Côté Toulouse – 27 novembre 2015
Bati Vigie : c’est le nom d’une nouvelle plateforme censée lutter contre le travail illégal dans la constuction. Une idée toulousaine pour assainir les chantiers. Explications.
Avec Bati Vigie, le BTP déclare la guerre au travail illégal
Quand les professionnels du Bâtiment et des travaux publics (BTP) s’unissent contre le travail illégal, cela donne naissance à la plateforme Bati Vigie. Une innovation toulousaine unique en France. L’idée, lancée en 2013 par Frédéric Pradal, dirigeant du groupe IFECC, a fait son chemin pour aboutir deux ans plus tard sur une application concrète et exploitable.
Nous avons réfléchi à la problématique car nous sommes des techniciens de chantiers, de terrain. Notre bureau d’études livre 1 500 logements chaque année dans le sud de la France. Et puis nous avons été sollicités en janvier 2014 par Kaufman&Broad qui souhaitait contrôler ses chantiers en Midi-Pyrénées, Aquitaine et Languedoc-Roussillon.
D’autres comptes comme Colomiers Habitat, Acantys ou La Cité Jardins ont suivi le sillon.
« Notre mission n’est pas de faire la police »
Avec Bati Vigie, Frédéric Pradal invente un nouveau modèle et de nouveaux métiers dans le secteur. Mais n’allez pas lui parler de police du bâtiment, surtout dans un contexte de polémique sur les travailleurs détachés, au nombre de 300 000 en France… (voir plus).
Notre mission n’est pas de faire la police. Nous apportons un service aux entreprises pour qu’elles s’assurent d’œuvrer en conformité avec la loi. Les maîtres d’ouvrage doivent connaître les gens qui travaillent pour lui, explique Frédéric Pradal.
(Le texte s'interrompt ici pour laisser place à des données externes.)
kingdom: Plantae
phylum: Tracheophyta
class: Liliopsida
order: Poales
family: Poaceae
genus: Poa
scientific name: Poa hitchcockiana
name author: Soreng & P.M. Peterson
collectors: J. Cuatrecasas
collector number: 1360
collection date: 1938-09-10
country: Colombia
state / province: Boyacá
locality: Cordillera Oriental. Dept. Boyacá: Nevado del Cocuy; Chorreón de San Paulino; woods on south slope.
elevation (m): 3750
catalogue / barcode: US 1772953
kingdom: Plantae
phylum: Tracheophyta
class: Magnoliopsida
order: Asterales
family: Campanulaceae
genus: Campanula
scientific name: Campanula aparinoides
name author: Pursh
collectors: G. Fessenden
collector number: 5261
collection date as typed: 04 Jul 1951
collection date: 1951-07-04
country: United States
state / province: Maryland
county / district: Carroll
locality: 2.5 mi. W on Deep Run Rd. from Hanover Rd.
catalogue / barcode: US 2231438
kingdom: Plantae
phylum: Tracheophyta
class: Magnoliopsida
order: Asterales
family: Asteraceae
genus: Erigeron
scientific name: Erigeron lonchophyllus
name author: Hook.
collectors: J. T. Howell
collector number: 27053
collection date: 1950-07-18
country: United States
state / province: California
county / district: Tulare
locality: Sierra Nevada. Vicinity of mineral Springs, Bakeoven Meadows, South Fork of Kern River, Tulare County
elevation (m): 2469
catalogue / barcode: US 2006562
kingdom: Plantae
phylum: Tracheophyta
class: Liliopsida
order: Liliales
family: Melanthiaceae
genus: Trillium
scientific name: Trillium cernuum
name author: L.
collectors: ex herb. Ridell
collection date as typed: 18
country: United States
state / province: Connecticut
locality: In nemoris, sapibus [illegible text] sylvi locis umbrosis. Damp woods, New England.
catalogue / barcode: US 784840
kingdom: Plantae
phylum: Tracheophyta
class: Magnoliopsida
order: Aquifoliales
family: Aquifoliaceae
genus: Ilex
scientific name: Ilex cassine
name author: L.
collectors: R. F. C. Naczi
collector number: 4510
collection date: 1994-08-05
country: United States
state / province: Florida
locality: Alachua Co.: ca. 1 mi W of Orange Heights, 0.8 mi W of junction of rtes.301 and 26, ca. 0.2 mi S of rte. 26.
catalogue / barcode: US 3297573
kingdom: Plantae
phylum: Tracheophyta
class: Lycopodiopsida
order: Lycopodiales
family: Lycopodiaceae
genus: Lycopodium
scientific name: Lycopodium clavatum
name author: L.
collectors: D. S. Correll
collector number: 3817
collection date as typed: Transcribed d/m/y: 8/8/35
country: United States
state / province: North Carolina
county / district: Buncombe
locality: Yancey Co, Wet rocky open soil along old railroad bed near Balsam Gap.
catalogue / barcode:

De façon pratique, chaque contrôleur de chantier dispose sur un Smartphone des informations importantes sur le chantier et les ouvriers comme la localisation, le nom du responsable du chantier, les entreprises concernées, les salariés de chaque entreprise et l’historique des contrôles et des éventuels incidents. À l’issue de sa visite, le contrôleur envoie sa déclaration. En cas d’incident, l’entreprise concernée reçoit un mail automatique demandant de régulariser sous 48 h le défaut constaté.
2 000 personnes dans l’illégalité en Haute-Garonne
Bati Vigie, qui dispose de douze points de contrôle des salariés de chaque chantier suivi, est, en définitive, le symbole et la conclusion naturelle de la loi Savary de juillet 2014, qui renforce la responsabilité pénale des donneurs d’ordre et des maîtres d’ouvrage.
Il était temps car les chiffres de la fraude donnent le tournis. Selon le président de la Fédération du BTP de Haute-Garonne, Frédéric Carré, près de 2 000 personnes seraient dans l’illégalité dans ce secteur en Haute-Garonne. Un département dans lequel, de janvier à juillet 2015, le montant du travail illégal a atteint 1,4 million d’euros, contre un préjudice nationale d’environ 13 milliards d’euros.
Bientôt un chantier public test avec la mairie de Toulouse
C’est ainsi que le logiciel s’applique aussi bien aux chantiers privés qu’aux commandes publiques.
Nous contrôlons actuellement 60 chantiers dans le sud, et nous sommes en pourparlers avec la mairie de Toulouse pour établir un chantier public test. « Cette fonctionnalité peut développer à long terme un marché potentiel de 50 millions d’euros, avec la création de centaine d’emplois administratifs et de contrôleurs de terrains. Actuellement, trois salariés contrôlent nos 60 chantiers, poursuit Frédéric Pradal.
En attendant de savoir si la peur du gendarme va porter ses fruits, le dirigeant d’IFECC a bien l’intention d’aller « vers d’autres activités. On souhaite développer ce service citoyen dans le courant du premier trimestre 2016 ». Vu l’ampleur du système D, le travail ne devrait pas manquer.
En Haute-Garonne, le lancement de la plateforme Bati Vigie s’inscrit dans la continuité de la charte Ethibat, lancée en mars 2015 par la Fédération du BTP de Haute-Garonne. Une charte qui engage les entreprises signataires à privilégier l’emploi local et à respecter les conditions de travail.